• _Text provided_
§
For the sake of simplicity, I choose only features "sqft_living", "sqft_lot", "view", "condition", "grade" (they should provide qualitatively different/uncorrelated information) and run a fairly robust ML algorithm - random forest - with default parameters to predict the price.
Afterwards, I evaluate it using easily interpretable scores (such as 'explained variance' or 'mean absolute percentage error') based on the cross validation performance of the trained model.
Obtained scores seem surprisingly good, maybe even too good? That would require further inspection.
import pandas as pd
import plotly.express as px
df = pd.read_csv(('kc_house_data.csv'))
print("number of rows:", df.shape[0])
df.sample(3)
# Here I assume that there are no missing values, however normally I'd have checked
# whether there aren't any 'magic values' serving the role of nulls.
§
• _Items_
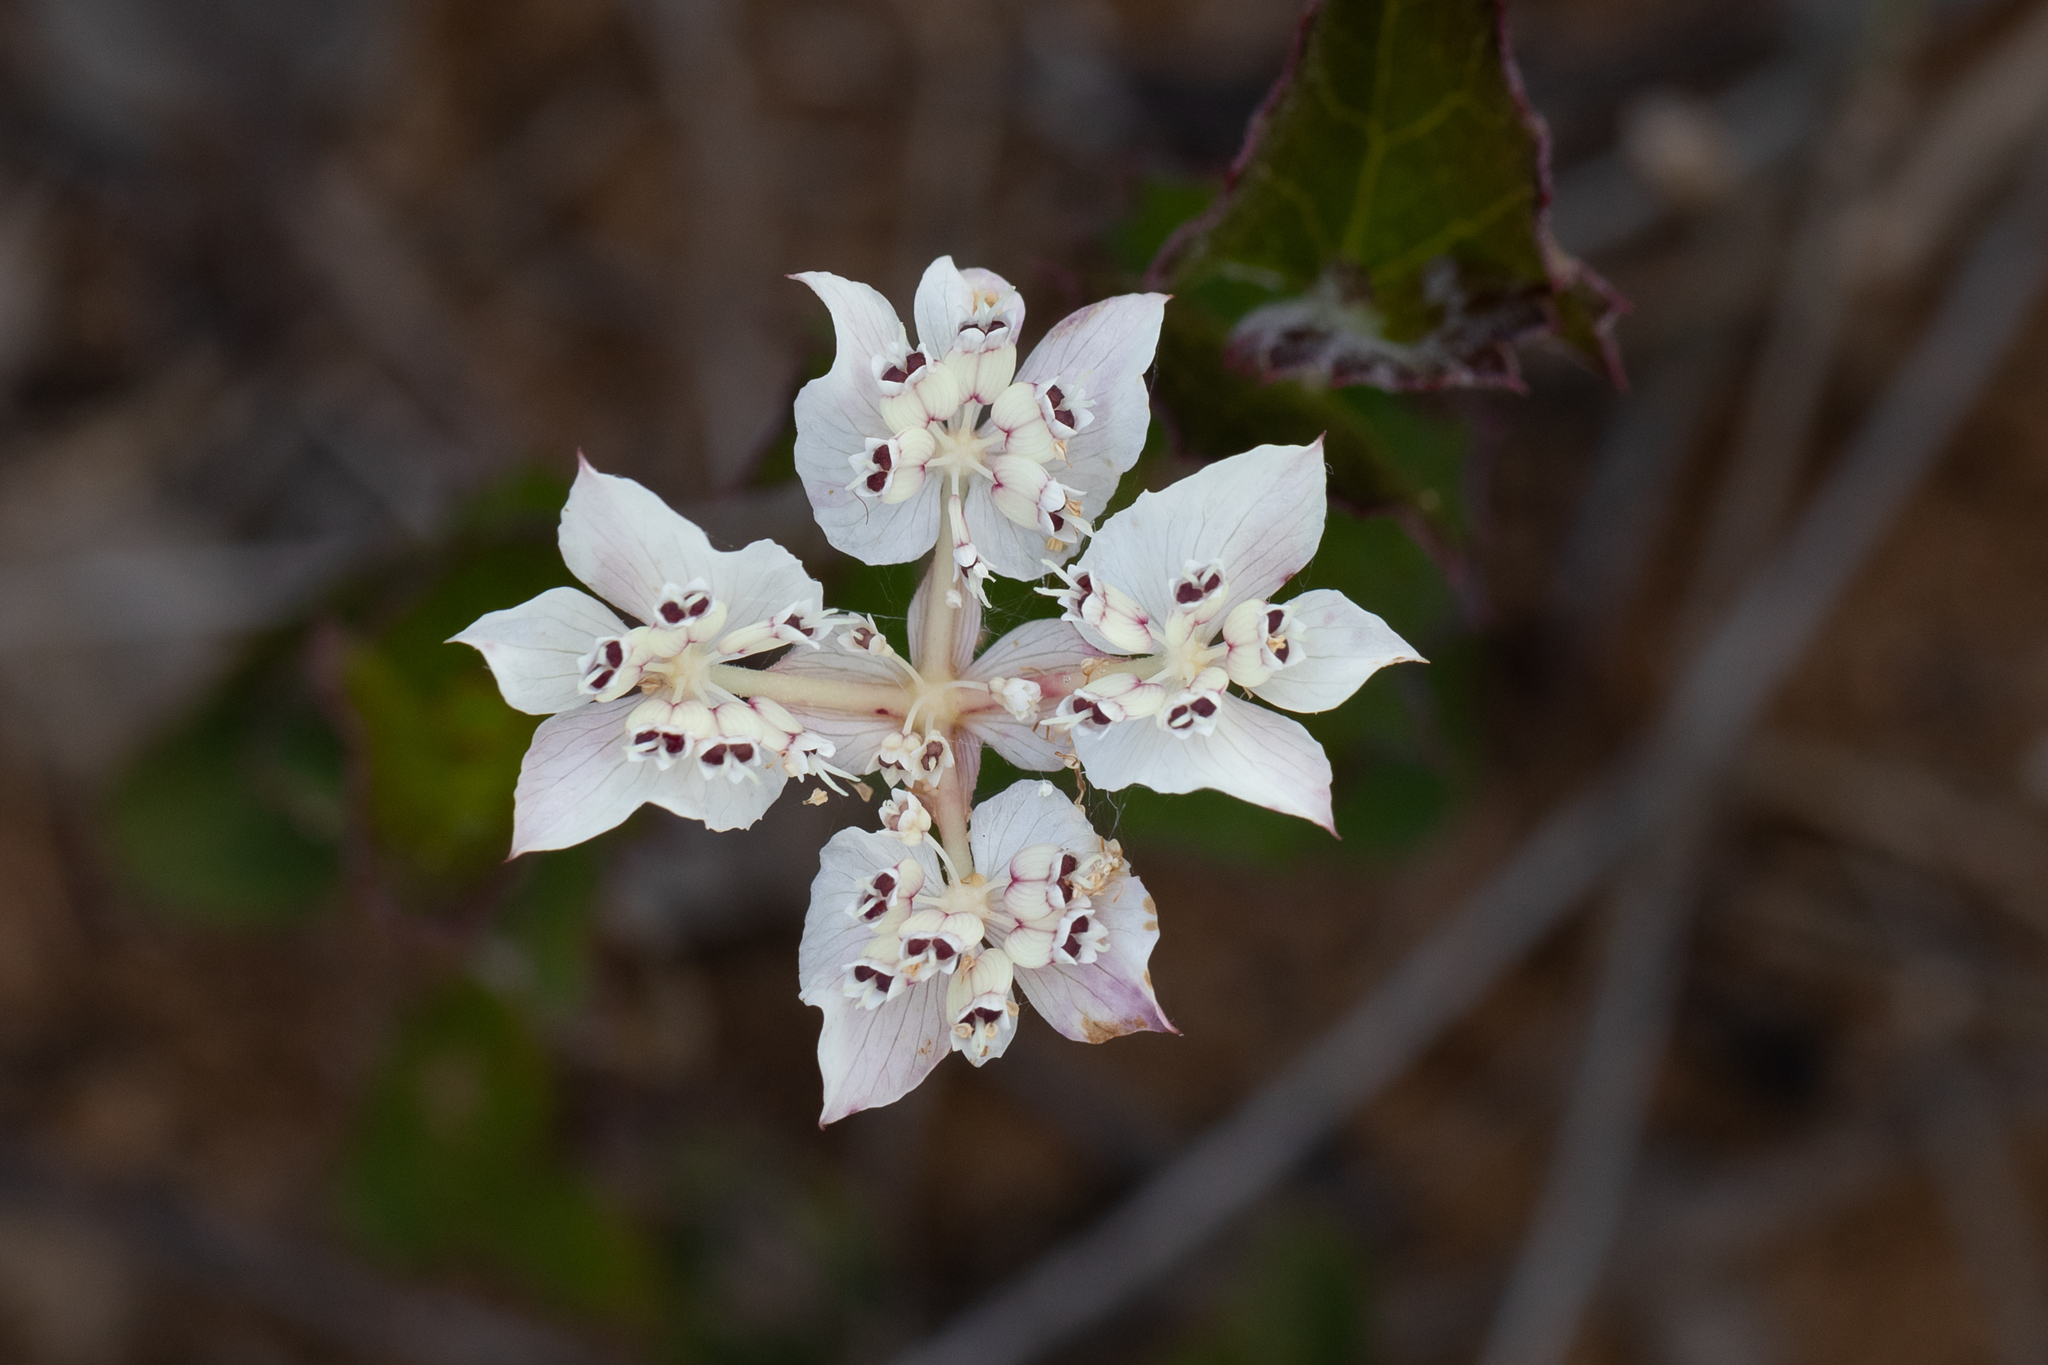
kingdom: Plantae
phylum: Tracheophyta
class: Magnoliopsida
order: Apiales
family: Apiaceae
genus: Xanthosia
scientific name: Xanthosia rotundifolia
§
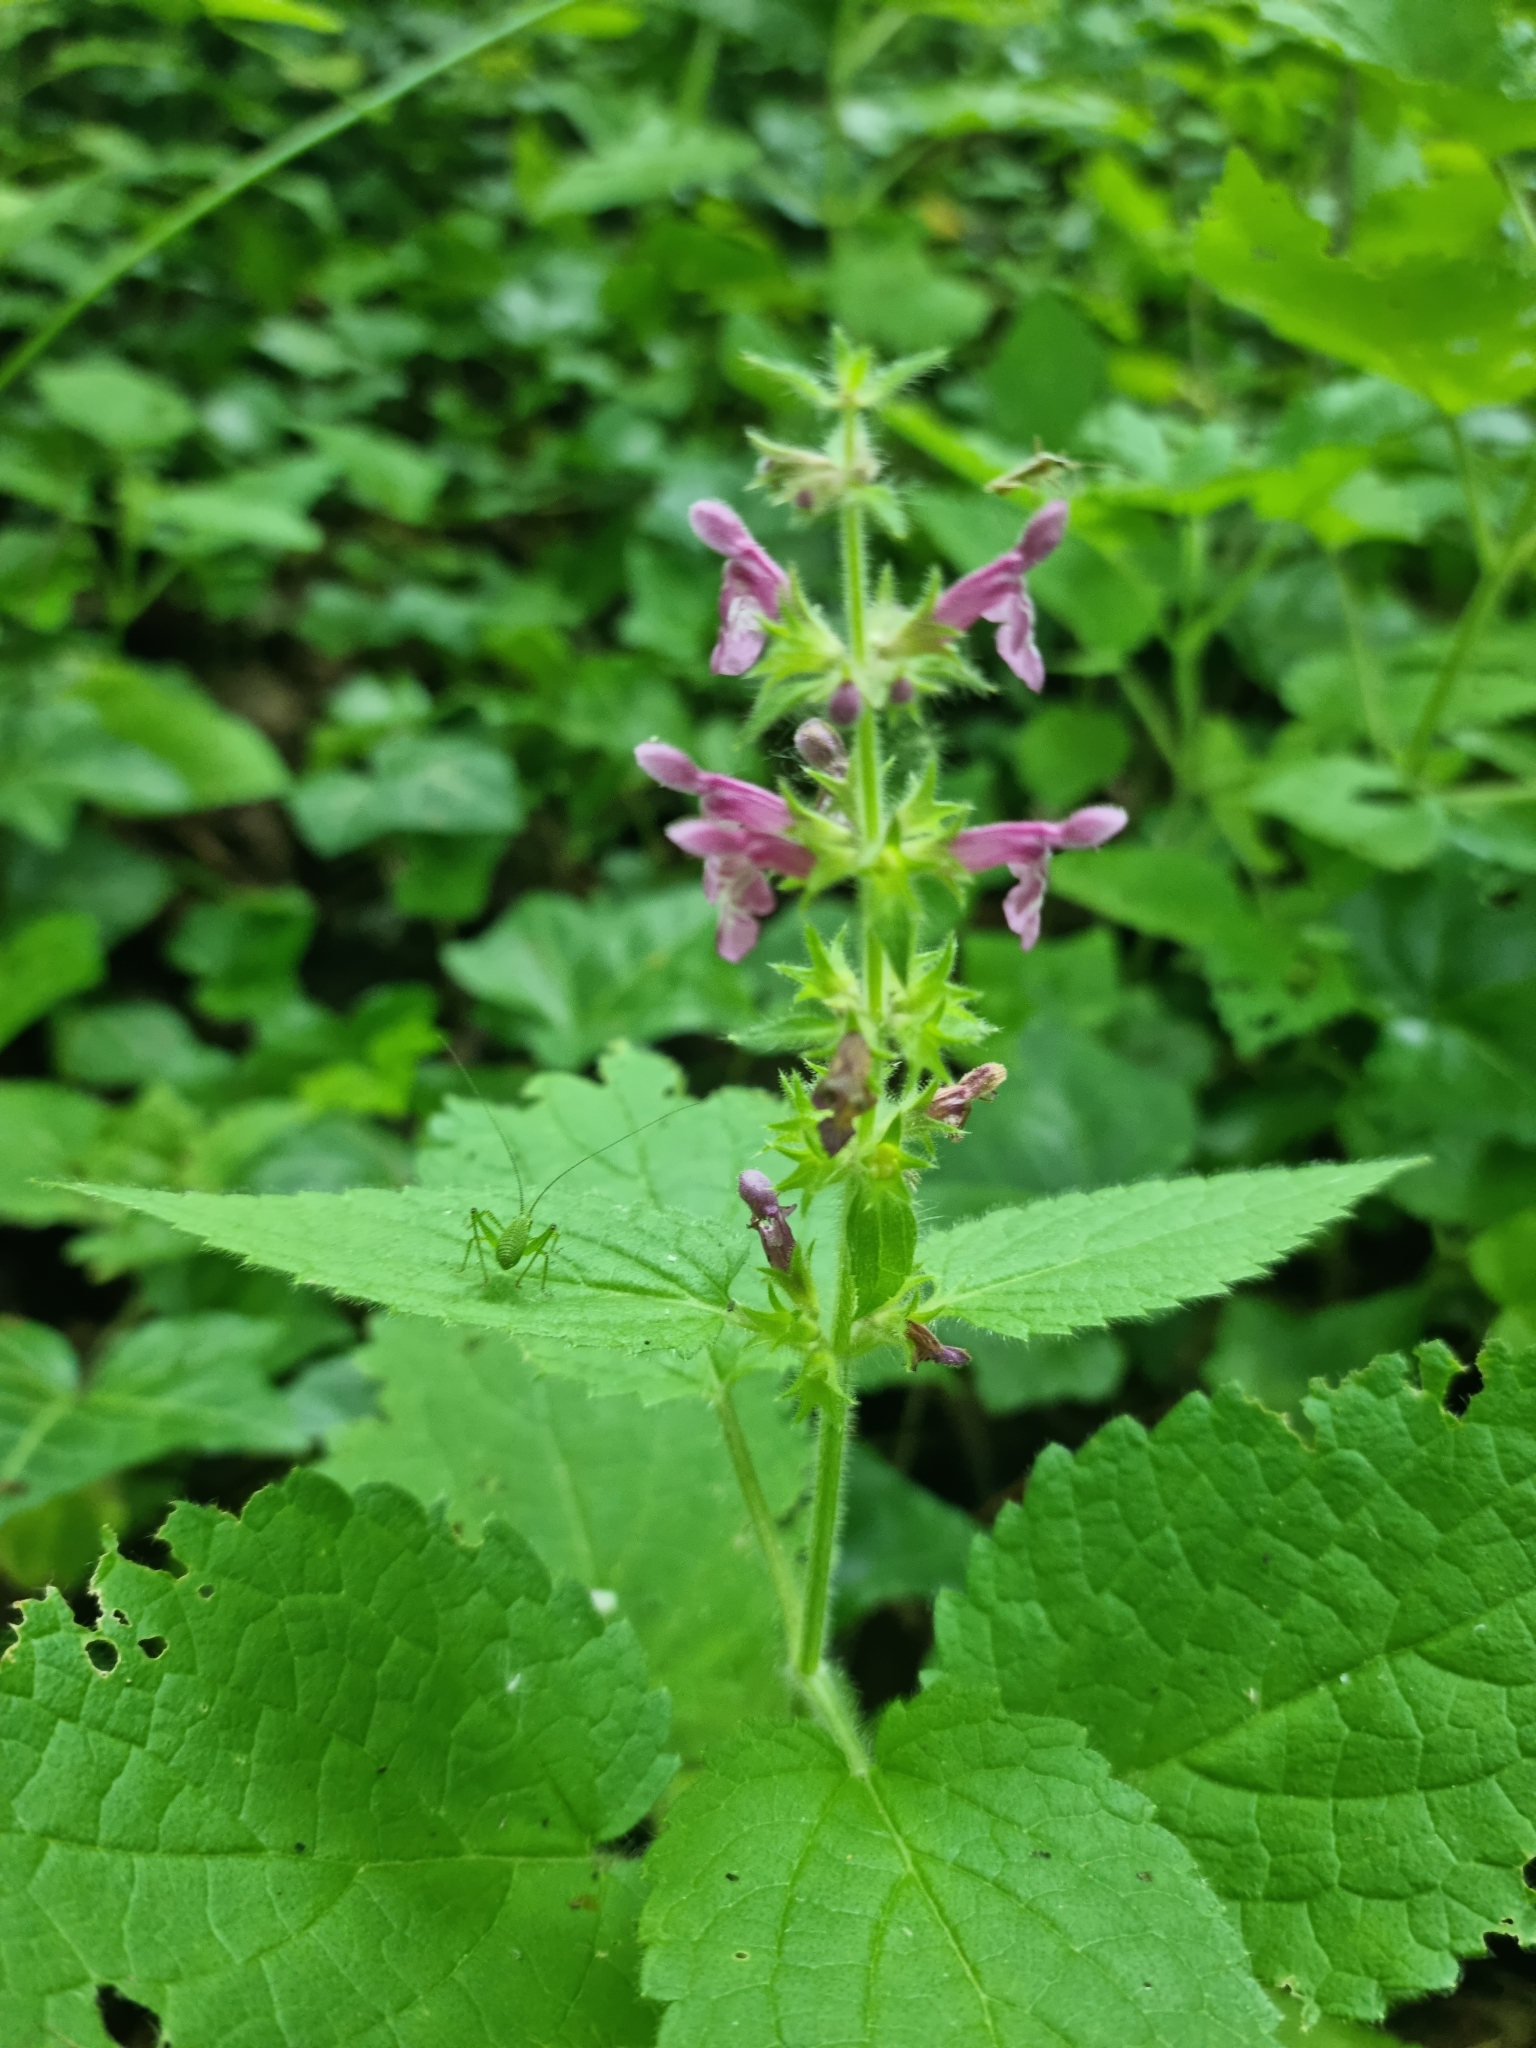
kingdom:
§
• _Requirements_
(a) In the house price prediction text, which machine learning algorithm is used to predict price?
(b) Summarize the house price prediction text in two sentences.
(c) Pick up the house price prediction text from the point where it stops and continue it.

• _Final answers_
(a) A random forest with default parameters.

(b) The author predicts price with a random forest using default parameters and only the features "sqft_living", "sqft_lot", "view", "condition" and "grade", then evaluates the model with interpretable cross-validation scores such as explained variance and mean absolute percentage error. The scores seem surprisingly good, perhaps too good, which would require further inspection.

(c)
df.isnull().sum(axis = 0)
df.describe()
COLS = ["price", "sqft_living", "sqft_lot", "view", "condition", "grade"]
px.scatter_matrix(df[COLS], height=1000)
from sklearn.ensemble import RandomForestRegressor
from sklearn.model_selection import cross_val_score
CV_K = 3
X, y = df[COLS], df["price"]
cross_val_score(RandomForestRegressor(random_state=0),
X, y, cv=CV_K, scoring='explained_variance')
cross_val_score(RandomForestRegressor(random_state=0),
X, y, cv=CV_K, scoring='neg_mean_absolute_percentage_error')